Quoted text ->
South Sudan’s ‘Women of Courage’


South Sudan’s ‘Women of Courage’
Loreto Sr Orla Treacy and some of the girls at the Rumbeck boarding school she runs

Loreto Sister Orla Treacy, the recipient of a 2019 “Woman of Courage” Award, talks about her work in a remote area in South Sudan where she runs a boarding school for girls offering them protection, education, and the hope that one day, they too, will be included in the building of their country.
By Linda Bordoni    
Loreto Sister Orla Treacy is a remarkable woman.  
Thanks to her work to protect and to empower some of the most fragile and vulnerable people in the world, she was chosen this year to receive an International Women of Courage Award at the State Department in Washington.
The award honours “women around the world who have demonstrated exceptional courage, strength, and leadership in acting to bring positive change to their societies, often at great personal risk and sacrifice.”

Data entries ->
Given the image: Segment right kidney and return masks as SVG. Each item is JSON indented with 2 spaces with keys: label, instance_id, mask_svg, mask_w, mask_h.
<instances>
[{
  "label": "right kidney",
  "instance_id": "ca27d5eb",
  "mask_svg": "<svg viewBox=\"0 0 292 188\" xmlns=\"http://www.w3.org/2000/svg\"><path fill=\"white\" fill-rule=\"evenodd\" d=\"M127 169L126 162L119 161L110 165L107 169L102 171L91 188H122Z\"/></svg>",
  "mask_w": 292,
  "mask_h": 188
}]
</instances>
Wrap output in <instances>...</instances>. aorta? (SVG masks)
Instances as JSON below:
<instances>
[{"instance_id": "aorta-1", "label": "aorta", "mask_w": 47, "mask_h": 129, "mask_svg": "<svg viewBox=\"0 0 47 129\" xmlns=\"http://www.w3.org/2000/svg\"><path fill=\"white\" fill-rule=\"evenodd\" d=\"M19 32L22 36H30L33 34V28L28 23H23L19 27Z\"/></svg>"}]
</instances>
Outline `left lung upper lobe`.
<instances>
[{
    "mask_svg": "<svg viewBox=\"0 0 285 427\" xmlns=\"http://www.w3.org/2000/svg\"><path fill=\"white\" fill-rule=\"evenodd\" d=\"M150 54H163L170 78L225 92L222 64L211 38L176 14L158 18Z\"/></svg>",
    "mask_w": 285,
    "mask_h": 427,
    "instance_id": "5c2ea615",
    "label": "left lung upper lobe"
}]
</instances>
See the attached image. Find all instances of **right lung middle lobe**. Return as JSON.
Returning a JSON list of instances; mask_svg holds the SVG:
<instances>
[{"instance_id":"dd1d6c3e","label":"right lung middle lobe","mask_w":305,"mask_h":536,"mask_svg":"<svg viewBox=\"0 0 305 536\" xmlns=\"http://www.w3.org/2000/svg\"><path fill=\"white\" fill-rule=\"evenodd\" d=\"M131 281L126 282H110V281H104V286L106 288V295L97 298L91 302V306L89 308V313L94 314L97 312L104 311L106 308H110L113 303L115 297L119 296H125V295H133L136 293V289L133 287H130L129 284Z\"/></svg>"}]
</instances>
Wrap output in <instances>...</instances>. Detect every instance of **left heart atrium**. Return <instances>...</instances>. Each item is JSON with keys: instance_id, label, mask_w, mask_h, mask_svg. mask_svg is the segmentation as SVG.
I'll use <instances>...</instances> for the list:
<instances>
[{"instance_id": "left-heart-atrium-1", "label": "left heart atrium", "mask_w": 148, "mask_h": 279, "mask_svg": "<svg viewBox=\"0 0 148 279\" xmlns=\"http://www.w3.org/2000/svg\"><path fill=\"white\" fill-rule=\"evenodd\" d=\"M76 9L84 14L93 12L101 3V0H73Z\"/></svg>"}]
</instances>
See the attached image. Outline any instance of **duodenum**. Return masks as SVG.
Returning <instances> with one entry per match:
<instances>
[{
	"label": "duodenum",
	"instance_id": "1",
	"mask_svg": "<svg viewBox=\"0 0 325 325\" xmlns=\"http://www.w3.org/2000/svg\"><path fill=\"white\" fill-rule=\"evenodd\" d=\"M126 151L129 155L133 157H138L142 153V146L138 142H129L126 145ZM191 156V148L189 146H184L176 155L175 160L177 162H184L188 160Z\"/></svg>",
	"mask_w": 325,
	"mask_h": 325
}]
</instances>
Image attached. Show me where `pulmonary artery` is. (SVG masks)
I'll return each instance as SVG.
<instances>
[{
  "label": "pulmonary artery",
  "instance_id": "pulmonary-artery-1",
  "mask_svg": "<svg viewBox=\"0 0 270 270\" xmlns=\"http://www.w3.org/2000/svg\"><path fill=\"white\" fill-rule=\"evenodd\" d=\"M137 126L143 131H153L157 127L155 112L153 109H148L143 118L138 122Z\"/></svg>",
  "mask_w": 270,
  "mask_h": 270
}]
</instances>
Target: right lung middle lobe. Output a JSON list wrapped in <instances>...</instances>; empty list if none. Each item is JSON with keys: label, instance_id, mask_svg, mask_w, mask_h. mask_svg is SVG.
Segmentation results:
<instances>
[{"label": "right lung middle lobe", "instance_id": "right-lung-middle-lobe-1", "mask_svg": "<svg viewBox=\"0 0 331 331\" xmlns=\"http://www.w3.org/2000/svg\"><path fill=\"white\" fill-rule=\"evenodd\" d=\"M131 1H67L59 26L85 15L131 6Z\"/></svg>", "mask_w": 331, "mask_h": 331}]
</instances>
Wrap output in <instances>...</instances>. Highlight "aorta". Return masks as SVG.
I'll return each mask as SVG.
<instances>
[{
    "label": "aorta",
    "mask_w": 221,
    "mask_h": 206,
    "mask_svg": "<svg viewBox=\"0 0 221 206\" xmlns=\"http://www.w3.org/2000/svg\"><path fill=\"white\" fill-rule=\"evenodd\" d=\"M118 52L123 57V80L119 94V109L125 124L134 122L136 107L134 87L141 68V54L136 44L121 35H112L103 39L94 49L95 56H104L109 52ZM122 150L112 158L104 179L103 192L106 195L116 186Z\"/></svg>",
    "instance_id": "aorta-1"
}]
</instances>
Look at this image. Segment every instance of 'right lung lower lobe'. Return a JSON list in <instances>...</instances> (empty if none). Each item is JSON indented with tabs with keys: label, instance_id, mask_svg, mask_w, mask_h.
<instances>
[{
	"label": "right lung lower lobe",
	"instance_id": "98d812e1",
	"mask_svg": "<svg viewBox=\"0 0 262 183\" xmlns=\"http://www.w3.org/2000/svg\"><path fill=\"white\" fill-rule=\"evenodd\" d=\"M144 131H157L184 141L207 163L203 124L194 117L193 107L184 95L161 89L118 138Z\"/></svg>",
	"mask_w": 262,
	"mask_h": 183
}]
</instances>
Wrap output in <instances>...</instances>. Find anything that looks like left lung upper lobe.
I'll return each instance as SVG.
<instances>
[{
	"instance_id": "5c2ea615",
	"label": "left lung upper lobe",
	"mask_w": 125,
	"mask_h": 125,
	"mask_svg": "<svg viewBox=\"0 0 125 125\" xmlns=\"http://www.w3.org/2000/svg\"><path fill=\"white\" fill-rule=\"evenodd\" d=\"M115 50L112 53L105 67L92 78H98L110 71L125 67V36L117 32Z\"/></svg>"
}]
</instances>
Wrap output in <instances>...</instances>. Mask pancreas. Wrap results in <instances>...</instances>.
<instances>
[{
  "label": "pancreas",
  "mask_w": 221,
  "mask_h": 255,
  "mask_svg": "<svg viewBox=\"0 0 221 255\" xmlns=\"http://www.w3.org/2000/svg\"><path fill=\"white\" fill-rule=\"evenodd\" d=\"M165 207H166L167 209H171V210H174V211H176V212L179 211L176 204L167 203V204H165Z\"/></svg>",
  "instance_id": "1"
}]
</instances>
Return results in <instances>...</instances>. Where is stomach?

What you will do ->
Copy the passage on Sister Orla Treacy between "Loreto Sister Orla Treacy, the" and "a remarkable woman.", inclusive, swapping "remote area" for "isolated region".

Final result ->
Loreto Sister Orla Treacy, the recipient of a 2019 “Woman of Courage” Award, talks about her work in a isolated region in South Sudan where she runs a boarding school for girls offering them protection, education, and the hope that one day, they too, will be included in the building of their country.
By Linda Bordoni    
Loreto Sister Orla Treacy is a remarkable woman.